- **PASSAGE FOR REVIEW**
End-to-end (E2E) models [1, 2, 3, 4, 5, 6] gained large popularity for ASR over the last few years. These models, which combine the acoustic, pronunciation and language models into a single network, have shown competitive results compared to conventional ASR systems.
Recently, there has been considerable interest in training E2E models for streaming ASR [7, 8, 9, 10, 11]. It is shown that having access to future context to encode the current frame significantly improves speech recognition accuracy. Bidirectional encoders take advantage of future context, however only full input sequence provided can inference be performed. Therefore, streaming recognition can be achieved by specifying a limited right context, with a cost of accuracy degradation.

- **EXERCISES TO COMPLETE**
A) In the passage on end-to-end speech recognition, which three models do E2E models combine into a single network?
B) Write the next part of the passage on end-to-end speech recognition, picking up after its final sentence.

- **SUPPLIED DATA**

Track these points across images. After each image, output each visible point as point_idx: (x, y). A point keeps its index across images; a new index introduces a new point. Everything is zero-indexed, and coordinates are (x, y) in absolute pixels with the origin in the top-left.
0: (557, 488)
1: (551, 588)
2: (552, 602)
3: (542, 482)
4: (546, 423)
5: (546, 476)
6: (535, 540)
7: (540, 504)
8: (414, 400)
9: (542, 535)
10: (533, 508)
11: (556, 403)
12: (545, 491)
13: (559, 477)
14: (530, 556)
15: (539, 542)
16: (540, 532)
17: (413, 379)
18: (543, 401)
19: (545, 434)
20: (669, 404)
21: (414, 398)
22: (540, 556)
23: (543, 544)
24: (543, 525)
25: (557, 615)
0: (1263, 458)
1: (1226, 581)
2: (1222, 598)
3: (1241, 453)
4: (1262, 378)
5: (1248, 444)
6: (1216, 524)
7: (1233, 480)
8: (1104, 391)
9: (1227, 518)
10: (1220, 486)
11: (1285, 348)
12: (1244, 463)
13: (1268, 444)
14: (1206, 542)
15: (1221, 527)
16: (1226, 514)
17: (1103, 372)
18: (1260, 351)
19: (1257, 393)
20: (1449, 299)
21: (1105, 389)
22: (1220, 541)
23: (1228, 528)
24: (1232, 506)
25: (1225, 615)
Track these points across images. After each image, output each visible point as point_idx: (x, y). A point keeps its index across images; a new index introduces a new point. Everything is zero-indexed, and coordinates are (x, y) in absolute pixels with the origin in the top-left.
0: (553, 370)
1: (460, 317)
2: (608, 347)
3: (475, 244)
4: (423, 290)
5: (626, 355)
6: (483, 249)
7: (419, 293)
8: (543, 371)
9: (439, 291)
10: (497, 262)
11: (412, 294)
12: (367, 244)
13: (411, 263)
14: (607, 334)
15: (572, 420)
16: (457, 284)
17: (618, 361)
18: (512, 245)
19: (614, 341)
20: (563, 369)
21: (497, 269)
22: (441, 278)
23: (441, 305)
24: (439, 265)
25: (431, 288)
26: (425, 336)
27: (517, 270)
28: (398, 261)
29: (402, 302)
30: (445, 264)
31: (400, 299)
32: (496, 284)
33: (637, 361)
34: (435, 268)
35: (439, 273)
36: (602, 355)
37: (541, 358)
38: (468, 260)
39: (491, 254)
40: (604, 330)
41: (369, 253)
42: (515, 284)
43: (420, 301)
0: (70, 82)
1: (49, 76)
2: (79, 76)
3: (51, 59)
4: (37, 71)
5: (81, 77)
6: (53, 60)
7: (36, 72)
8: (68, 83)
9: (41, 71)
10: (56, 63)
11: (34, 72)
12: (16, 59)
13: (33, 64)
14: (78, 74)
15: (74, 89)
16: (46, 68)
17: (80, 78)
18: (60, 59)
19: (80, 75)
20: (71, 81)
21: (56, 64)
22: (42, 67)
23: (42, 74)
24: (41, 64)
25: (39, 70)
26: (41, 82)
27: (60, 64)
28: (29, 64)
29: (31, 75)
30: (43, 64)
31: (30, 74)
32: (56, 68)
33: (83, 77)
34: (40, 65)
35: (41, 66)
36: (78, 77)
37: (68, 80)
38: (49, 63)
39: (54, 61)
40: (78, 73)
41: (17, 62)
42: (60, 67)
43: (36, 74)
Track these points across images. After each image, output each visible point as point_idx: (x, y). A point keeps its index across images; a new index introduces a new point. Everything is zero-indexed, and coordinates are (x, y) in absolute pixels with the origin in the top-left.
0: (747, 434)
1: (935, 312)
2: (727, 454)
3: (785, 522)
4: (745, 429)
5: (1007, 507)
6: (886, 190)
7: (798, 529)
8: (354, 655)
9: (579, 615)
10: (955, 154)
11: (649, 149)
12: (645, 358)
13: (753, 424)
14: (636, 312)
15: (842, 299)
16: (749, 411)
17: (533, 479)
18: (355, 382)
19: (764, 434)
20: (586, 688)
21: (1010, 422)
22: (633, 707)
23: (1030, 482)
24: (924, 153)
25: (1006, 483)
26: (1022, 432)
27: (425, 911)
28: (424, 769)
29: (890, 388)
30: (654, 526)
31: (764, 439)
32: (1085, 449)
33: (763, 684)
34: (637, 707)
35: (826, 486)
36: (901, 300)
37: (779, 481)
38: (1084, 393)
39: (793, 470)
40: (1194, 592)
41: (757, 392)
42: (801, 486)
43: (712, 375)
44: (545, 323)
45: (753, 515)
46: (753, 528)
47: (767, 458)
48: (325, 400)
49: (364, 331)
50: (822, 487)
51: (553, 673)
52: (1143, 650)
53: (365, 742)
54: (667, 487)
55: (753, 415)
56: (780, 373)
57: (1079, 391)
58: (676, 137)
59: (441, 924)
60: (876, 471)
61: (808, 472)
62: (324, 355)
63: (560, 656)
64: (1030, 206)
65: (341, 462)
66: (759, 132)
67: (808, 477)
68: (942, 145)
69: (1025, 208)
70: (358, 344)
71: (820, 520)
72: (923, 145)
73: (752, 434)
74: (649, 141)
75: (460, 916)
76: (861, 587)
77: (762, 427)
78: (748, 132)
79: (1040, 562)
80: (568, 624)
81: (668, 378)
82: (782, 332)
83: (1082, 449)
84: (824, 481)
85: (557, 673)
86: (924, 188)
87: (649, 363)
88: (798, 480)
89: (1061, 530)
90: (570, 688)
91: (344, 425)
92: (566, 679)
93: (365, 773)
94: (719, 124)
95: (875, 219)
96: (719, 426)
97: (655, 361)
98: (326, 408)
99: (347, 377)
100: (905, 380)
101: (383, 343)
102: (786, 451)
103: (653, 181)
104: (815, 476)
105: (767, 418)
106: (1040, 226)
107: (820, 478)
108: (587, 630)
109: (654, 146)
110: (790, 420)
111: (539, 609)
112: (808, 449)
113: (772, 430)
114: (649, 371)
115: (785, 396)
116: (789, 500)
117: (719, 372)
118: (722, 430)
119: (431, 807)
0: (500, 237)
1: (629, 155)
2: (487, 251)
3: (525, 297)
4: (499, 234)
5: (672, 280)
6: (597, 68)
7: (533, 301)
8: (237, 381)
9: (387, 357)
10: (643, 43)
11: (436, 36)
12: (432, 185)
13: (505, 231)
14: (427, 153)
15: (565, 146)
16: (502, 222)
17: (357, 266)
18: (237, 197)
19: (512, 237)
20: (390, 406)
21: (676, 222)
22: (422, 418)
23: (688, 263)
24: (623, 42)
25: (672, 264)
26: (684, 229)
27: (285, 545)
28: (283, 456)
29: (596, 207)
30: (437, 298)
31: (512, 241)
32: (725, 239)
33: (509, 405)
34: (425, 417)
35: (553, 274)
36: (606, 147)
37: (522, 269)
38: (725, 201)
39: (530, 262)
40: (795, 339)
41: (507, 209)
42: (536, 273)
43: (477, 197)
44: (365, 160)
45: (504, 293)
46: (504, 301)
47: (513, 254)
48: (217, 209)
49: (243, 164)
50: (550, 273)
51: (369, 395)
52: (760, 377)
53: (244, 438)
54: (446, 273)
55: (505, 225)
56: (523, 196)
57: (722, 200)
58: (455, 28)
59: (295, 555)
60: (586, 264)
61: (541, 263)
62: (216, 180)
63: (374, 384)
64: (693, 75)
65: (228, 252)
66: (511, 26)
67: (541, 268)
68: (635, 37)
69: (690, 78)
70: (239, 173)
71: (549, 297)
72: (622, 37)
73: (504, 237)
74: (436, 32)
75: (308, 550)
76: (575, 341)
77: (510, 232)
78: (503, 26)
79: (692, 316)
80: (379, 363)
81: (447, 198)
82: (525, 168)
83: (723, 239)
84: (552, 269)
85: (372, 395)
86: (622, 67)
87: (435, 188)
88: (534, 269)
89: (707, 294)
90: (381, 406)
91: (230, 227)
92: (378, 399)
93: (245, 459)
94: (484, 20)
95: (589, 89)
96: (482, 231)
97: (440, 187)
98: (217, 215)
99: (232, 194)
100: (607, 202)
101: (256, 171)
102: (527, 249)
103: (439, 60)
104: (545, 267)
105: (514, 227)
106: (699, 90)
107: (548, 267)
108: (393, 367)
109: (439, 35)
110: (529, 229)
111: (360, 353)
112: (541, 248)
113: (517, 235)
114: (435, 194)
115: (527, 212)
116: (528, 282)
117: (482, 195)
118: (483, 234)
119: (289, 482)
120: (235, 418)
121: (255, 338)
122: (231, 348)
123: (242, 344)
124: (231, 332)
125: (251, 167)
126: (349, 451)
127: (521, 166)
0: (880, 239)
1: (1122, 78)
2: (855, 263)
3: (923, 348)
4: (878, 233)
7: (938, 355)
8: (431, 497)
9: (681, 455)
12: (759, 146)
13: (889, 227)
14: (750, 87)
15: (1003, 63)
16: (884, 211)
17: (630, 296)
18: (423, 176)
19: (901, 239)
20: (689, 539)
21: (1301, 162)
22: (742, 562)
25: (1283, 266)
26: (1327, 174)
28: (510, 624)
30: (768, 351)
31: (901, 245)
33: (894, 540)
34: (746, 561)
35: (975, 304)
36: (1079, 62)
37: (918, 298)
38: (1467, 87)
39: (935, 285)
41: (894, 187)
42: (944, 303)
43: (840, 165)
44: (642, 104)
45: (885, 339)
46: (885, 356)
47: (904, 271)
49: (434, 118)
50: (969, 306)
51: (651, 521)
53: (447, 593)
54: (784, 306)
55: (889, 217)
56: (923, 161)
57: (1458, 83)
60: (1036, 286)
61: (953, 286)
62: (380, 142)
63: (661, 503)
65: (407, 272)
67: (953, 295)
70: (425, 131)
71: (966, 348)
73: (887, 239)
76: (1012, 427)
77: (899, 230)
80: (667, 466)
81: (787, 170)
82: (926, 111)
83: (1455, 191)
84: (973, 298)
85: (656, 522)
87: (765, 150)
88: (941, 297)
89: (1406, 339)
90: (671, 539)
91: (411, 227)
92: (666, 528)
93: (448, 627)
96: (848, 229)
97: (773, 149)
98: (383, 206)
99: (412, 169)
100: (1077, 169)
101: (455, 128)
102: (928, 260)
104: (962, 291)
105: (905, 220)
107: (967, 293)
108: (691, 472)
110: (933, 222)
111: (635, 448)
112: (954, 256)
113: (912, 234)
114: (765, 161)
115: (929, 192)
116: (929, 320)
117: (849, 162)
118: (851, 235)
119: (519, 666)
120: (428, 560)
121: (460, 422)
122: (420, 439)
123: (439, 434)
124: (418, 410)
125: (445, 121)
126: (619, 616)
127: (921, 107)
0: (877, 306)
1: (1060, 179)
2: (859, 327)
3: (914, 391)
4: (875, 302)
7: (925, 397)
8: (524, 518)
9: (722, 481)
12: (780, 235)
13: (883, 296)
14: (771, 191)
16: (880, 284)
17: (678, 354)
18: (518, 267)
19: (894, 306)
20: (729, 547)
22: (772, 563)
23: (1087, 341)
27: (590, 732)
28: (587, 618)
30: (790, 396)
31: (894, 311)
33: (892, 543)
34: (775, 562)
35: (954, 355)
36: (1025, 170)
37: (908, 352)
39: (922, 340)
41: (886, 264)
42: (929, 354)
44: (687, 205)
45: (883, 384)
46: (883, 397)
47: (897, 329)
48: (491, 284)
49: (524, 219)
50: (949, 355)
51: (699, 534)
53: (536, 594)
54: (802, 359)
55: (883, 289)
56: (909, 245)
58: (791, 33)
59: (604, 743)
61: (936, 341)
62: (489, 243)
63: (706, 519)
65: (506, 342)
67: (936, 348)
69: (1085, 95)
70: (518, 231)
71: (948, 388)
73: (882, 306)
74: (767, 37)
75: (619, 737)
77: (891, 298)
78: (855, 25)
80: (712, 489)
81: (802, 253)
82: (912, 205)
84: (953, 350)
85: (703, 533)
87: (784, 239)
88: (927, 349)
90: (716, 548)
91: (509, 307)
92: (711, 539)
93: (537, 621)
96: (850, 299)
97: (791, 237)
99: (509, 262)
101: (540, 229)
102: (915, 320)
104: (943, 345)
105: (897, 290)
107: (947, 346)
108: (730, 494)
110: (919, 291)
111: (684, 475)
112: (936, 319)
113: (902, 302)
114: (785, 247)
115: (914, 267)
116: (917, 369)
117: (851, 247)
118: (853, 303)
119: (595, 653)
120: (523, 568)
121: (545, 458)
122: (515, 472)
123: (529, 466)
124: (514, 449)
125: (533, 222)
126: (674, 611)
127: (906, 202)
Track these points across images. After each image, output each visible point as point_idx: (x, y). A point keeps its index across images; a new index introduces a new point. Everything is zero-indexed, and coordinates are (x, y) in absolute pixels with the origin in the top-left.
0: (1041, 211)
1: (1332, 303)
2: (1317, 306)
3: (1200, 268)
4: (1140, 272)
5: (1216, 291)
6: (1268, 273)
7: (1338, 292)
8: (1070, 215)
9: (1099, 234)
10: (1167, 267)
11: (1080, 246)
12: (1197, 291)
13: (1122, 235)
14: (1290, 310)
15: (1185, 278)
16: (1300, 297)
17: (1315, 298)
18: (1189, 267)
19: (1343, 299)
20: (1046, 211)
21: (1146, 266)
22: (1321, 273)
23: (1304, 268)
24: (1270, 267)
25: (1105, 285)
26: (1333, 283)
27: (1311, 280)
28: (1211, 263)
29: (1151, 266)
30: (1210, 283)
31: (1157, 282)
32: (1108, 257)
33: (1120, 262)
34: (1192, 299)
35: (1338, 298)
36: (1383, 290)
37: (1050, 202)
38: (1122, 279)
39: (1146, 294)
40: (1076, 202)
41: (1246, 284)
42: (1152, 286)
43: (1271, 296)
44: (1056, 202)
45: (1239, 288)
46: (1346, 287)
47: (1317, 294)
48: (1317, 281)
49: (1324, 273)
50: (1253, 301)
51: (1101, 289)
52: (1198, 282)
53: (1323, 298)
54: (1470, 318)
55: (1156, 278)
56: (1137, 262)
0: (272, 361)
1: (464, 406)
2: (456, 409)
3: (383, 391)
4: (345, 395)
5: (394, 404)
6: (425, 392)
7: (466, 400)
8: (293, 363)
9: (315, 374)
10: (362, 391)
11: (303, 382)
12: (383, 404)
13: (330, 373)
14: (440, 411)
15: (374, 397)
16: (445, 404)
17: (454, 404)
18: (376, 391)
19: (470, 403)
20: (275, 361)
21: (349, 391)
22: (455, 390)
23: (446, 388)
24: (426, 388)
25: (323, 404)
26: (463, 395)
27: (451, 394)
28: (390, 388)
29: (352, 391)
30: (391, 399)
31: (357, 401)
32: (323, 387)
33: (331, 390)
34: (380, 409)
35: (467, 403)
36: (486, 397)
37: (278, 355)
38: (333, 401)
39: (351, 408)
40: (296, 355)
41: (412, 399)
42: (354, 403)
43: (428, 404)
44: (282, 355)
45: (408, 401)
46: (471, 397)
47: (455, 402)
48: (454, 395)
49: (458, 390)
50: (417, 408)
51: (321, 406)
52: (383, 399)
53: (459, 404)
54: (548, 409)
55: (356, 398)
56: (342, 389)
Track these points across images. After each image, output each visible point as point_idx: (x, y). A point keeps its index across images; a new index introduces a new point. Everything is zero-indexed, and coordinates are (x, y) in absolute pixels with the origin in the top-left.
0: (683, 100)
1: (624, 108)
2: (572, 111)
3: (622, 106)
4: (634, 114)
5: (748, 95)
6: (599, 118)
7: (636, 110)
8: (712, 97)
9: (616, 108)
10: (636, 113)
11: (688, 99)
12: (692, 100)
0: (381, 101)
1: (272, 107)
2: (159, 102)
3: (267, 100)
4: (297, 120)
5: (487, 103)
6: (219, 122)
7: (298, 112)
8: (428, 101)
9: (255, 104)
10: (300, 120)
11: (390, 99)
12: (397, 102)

- **SOLVED PROBLEMS**
A) The acoustic, pronunciation and language models.

B)
Typically, streaming and non-streaming ASR models are usually trained separately. Specially, in streaming condition, various models are trained to reach a suitable latency and accuracy trade-off. In this work, we propose an inference technique, asynchronous revision, to unify streaming and non-streaming speech recognition models. Moreover, in streaming mode, we achieve dynamic latency ASR with only one model. To be specific, the non-streaming model can be used with arbitrary right context during inference. In inference stage, chunk-based incremental decoding is applied on the non-streaming model, the history encoder and decoder states of which can be asynchronously revised to achieve dynamic latency ASR. When performing asynchronous revision during inference, the encoder network may get incomplete right context. To alleviate this training and inference mismatch, we propose a training technique, segment cropping, which randomly splits input utterances into several segments with forward connections. We show that the dynamic latency model gives 8%-14% relative improvements over streaming models with the same latency.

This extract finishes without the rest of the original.